Jules:We were squatting, when pooping, yeah.
Mark:Squatting a lot when we’re working. I’ve even seen depictions of people squatting around and just chatting around, so that was like a fairly common movement that we would always do.
Jules:Alrighty. Colonics. Heard this term being used, got a friend who raves about it. You know who you are? What is it, how does it benefit you? I have absolutely no idea what it is.
Mark:Yeah, sure. It’s a concept that started, I’ve read some material that said 1500 BC in Egypt, some material that said in Greece. It’s a concept that started where you actually put water up your bowel, through your colon up your bowel, to evacuate some of the stuff that’s in there.
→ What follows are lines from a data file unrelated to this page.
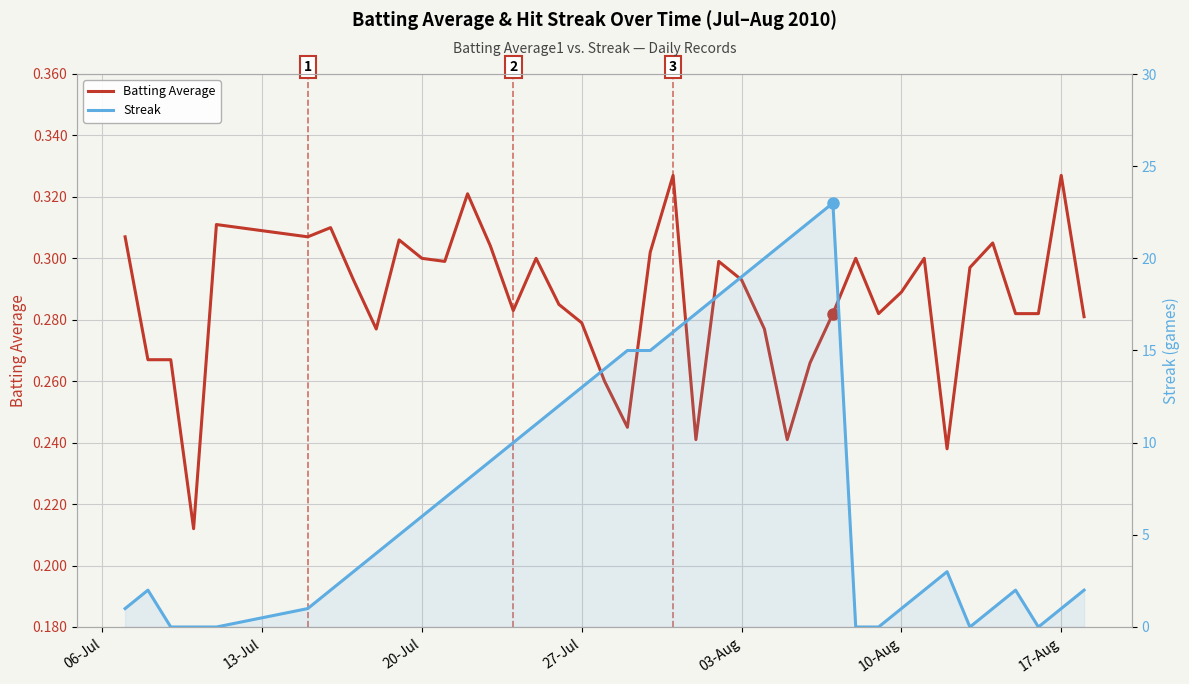

How many times do Batting Average and Streak cross each other?

8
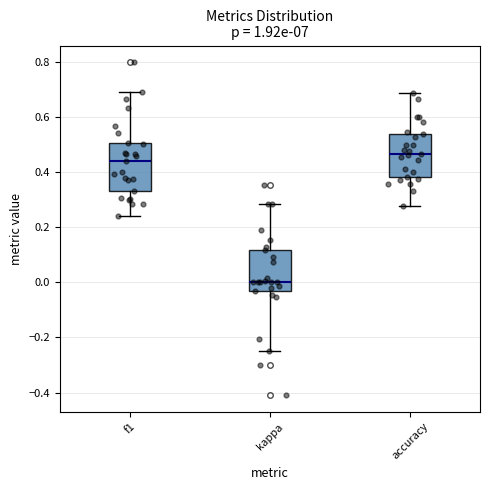

Where does the upper whisker of the box for accuracy end on the y-axis? The values are not printed on the chart, so give them approximately, as read against the axis.

0.68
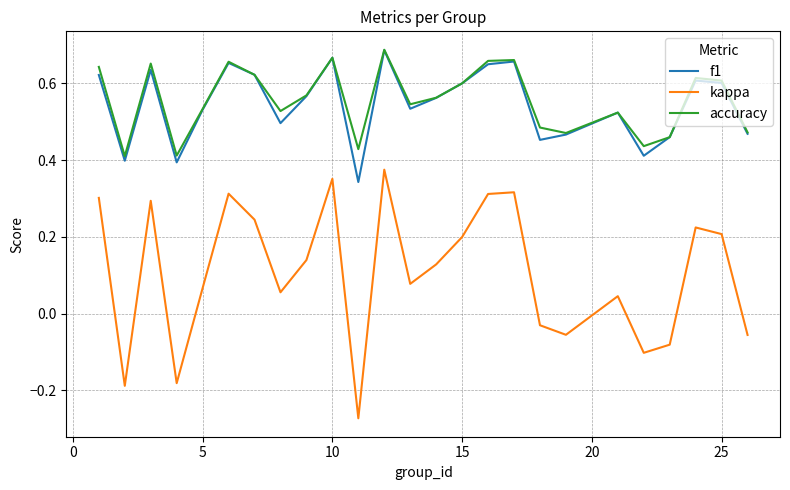

True or false: f1 and kappa intersect in this chart.

False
Jules:Kind of flush it out.
Mark:Sort of flush it out. It can be pretty effective for flushing out. People that have come from a background where they’ve had a lot of toxic food, or have been exposed to a toxic environment, or they’ve got a history of fungi or parasites. It can be pretty effective in flushing that out. So, go up the colon, so up to the ascending colon. Then if you have a few treatments you’ll get to the transverse colon. If you have a few more treatments, then it will go down to the descending colon, and just really clean it out. If you decide to do one of those, and I think it is a case-by-case basis, you’d want to have some probiotics, or probiotic food, or fermented food pretty soon after and really just load the gut up again with good bacteria, so it can actually rip out a lot of the good bacteria out of the colon.
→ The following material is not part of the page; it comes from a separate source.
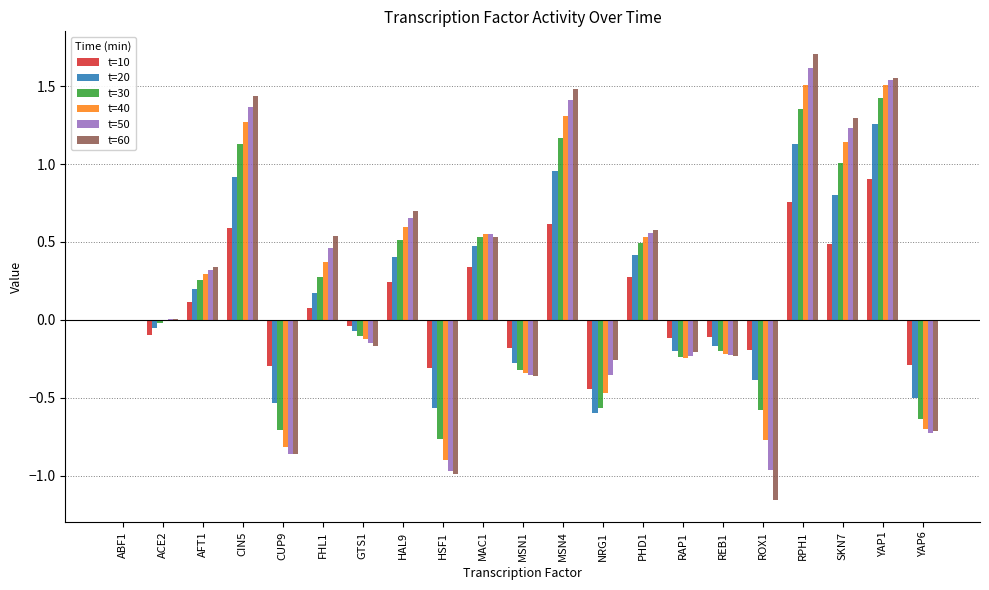

The value of t=40 at ACE2 is -0.0. True or false?

True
Jules:What’s a fermented food?
MarkFermented food would be like … it’s becoming really popular last two or three years, I’ve seen them everywhere now, like sauerkraut, fermented cashew cheese, I’ve seen products like coconut kefir, actually the most popular one’s probably kombucha. Foods that have a lot of good bacteria in there that can just recolonize the gut with good bacteria.
Jules:Yeah, okay, right.
Mark:If you decide to do that, that would be recommended, or you go with a course of probiotics if you feel as though you’re not going to implement the food thing.
Jules:Right. You really know your shit.
 Mark Varitimos, thank you so much for imparting your knowledge onto us. I hope you guys at home have had lots of takeaways from that. I’ll definitely be checking more so to see what my stools mean and I’m actually going to look into getting one of those poo stools. I know a few people who’ve actually got one and they rave about it. This sounds like a plug, we’re not selling anything at all. Thank you so much for coming into Westenders, please come back again.
Mark:No worries Jules, see you soon.